- **What is needed**
Pick out every line below that contains the word "between", matching case exactly, and copy each one in full.

-------

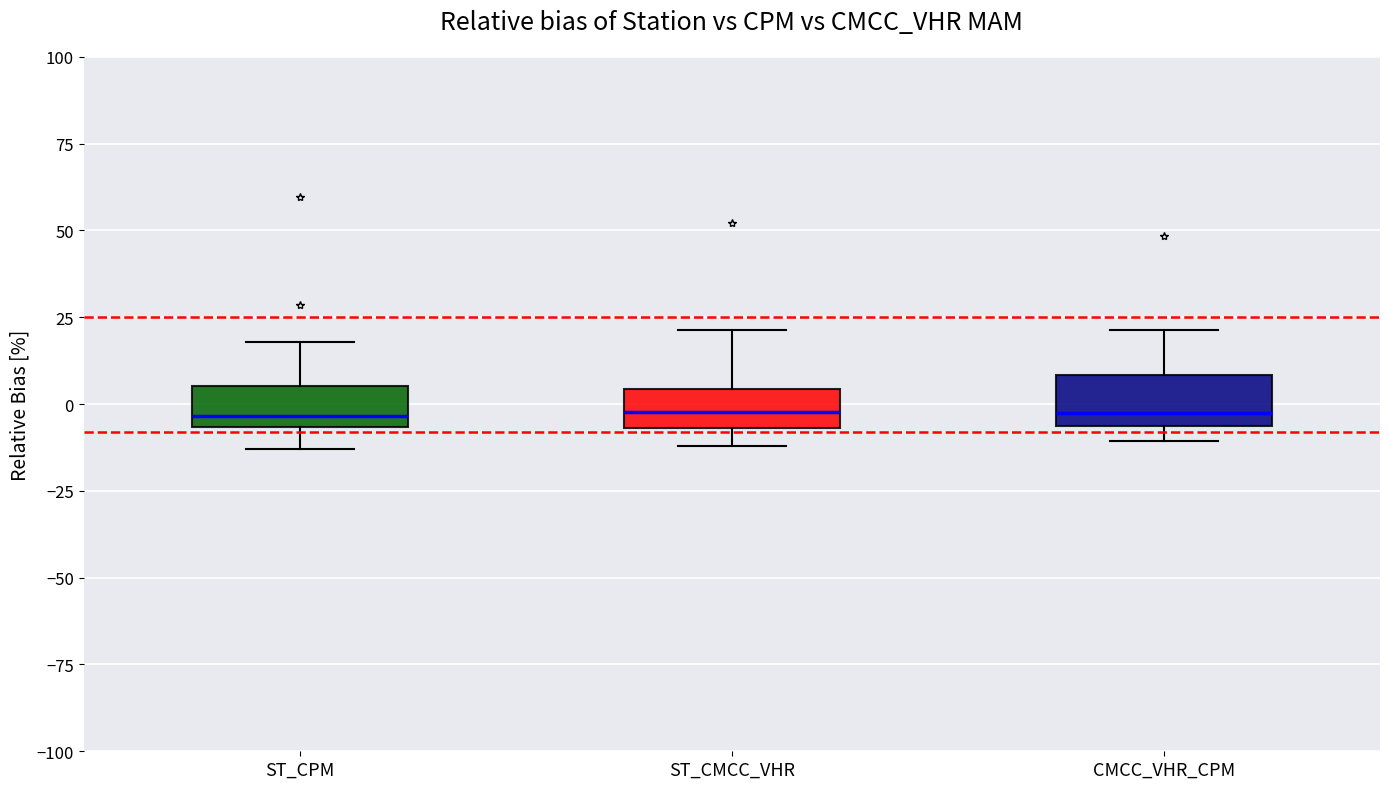

Reading left to right, read every box against the y-axis: the position of its median line, the range the box covers, and the ends of its whiskers. The values are not printed on the chart, so give them approximately, as read against the axis.

ST_CPM: median -5 (just above the box's lower edge), box -5 to 5, whiskers -15 to 20
ST_CMCC_VHR: median 0, box -5 to 5, whiskers -10 to 20
CMCC_VHR_CPM: median -5 (just above the box's lower edge), box -5 to 10, whiskers -10 to 20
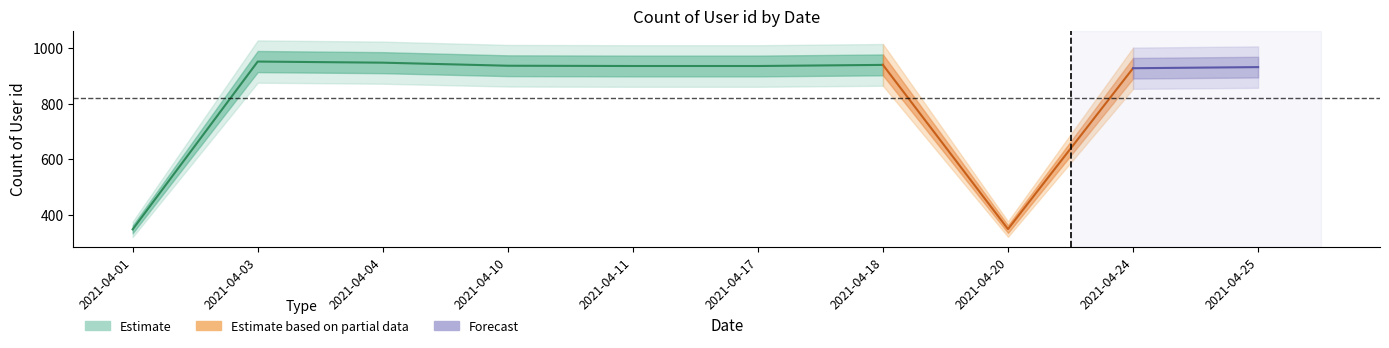

What is the minimum value shown in the chart?

347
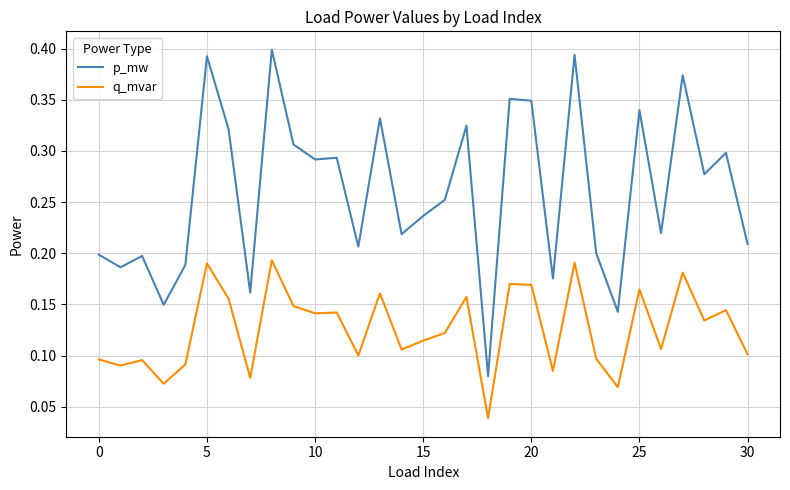

Rank the series by their maximum value, from lowest to highest.

q_mvar, p_mw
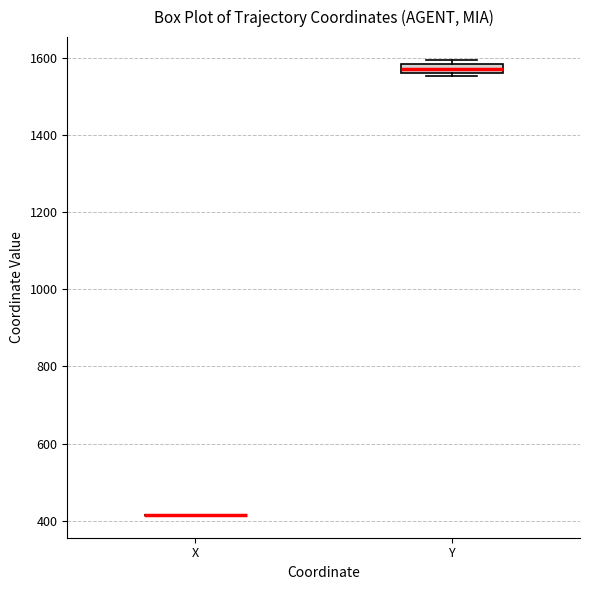

Where is the lower edge of the box for Y on the y-axis? The values are not printed on the chart, so give them approximately, as read against the axis.

1560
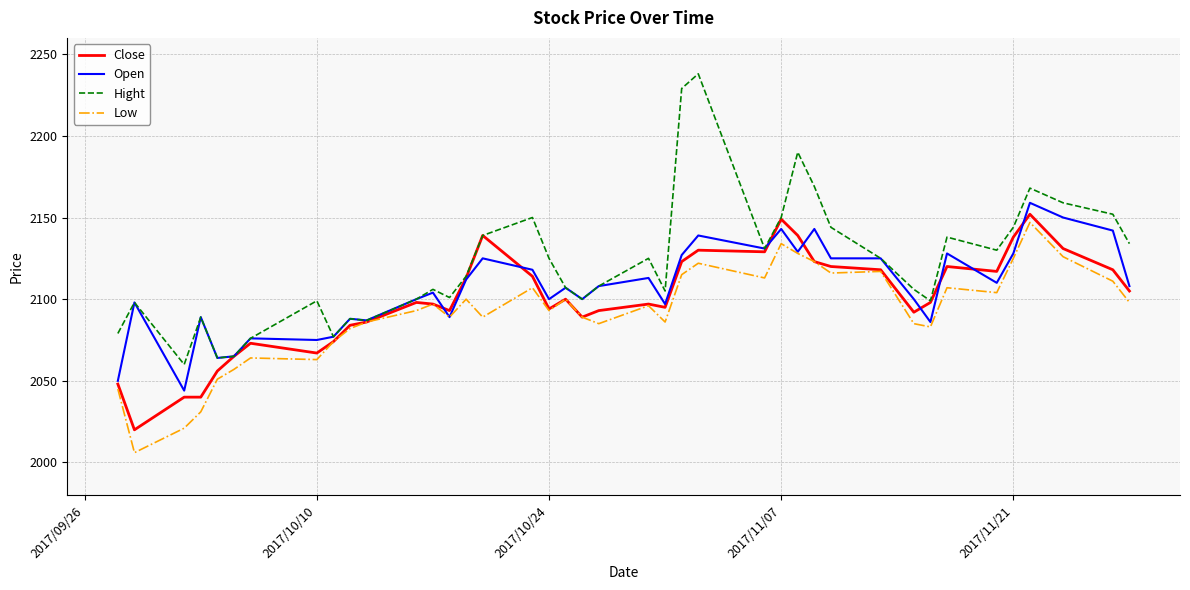

Which series has the largest total across all categories?

Hight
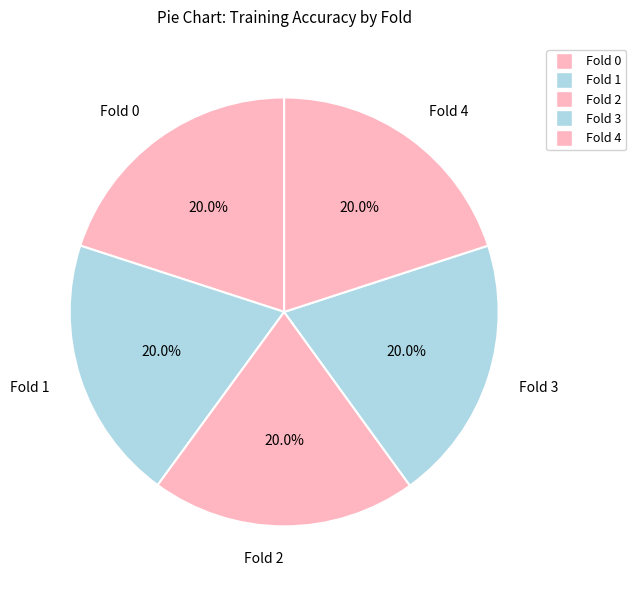

What percentage is NOT represented by Fold 1?

80.0%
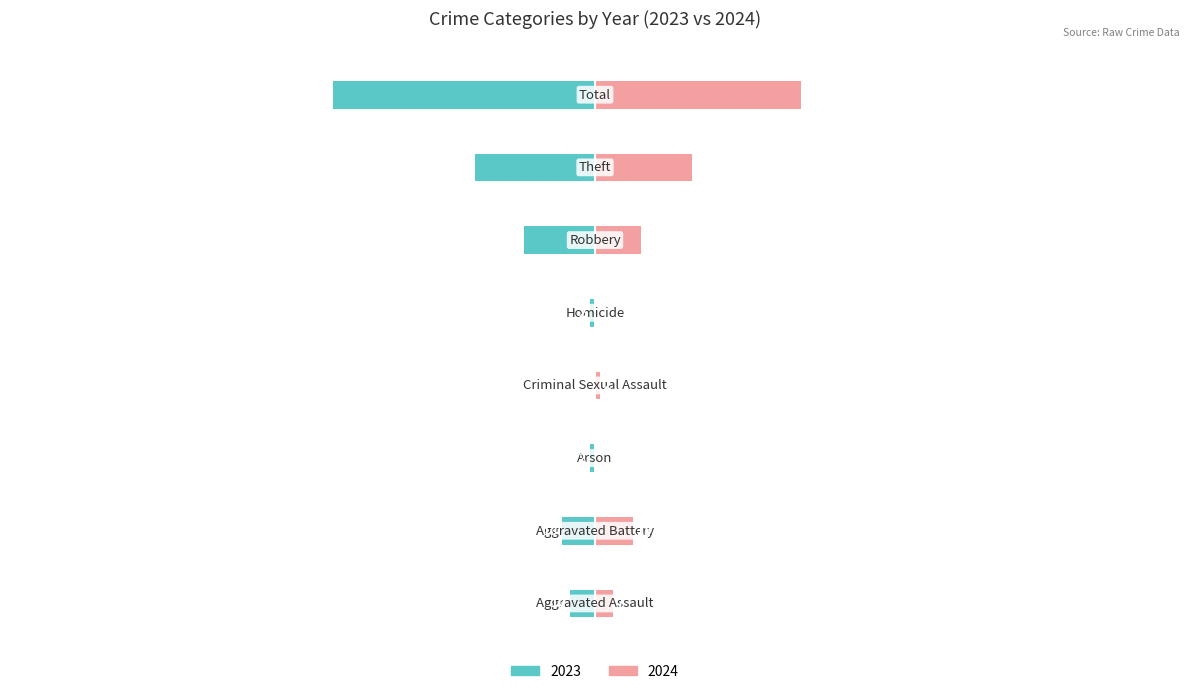

How many data points in 2023 are above -10?

3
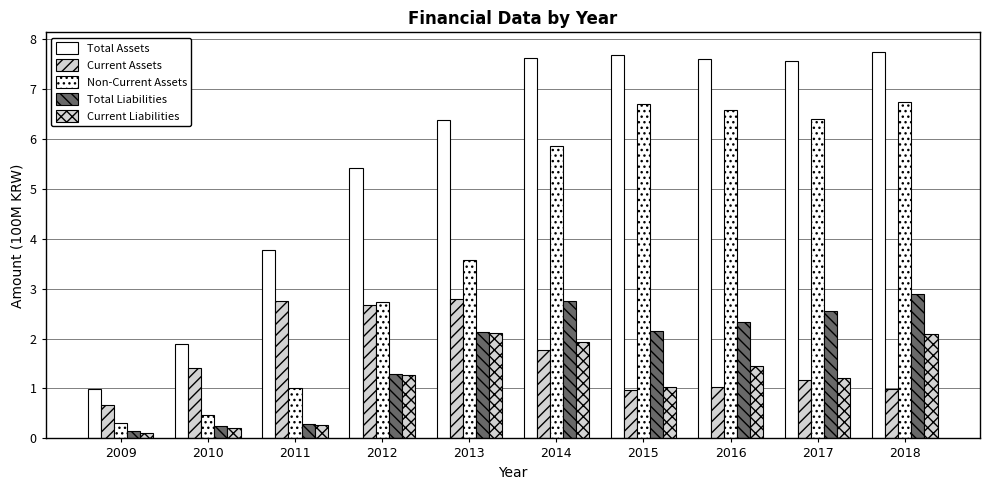

What is the difference between the maximum and second lowest values in the Current Assets series?

1.8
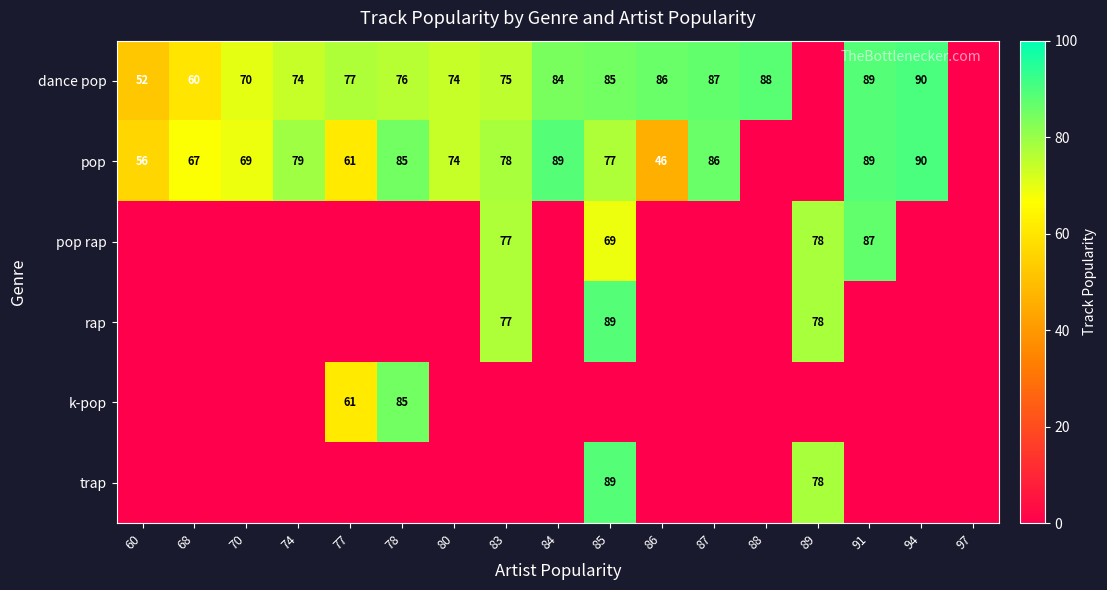

What is the difference between the pop values at 86 and 91?

43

-------

- **Exercise solution**
What is the difference between the maximum and second lowest values in the Current Assets series?
What is the difference between the pop values at 86 and 91?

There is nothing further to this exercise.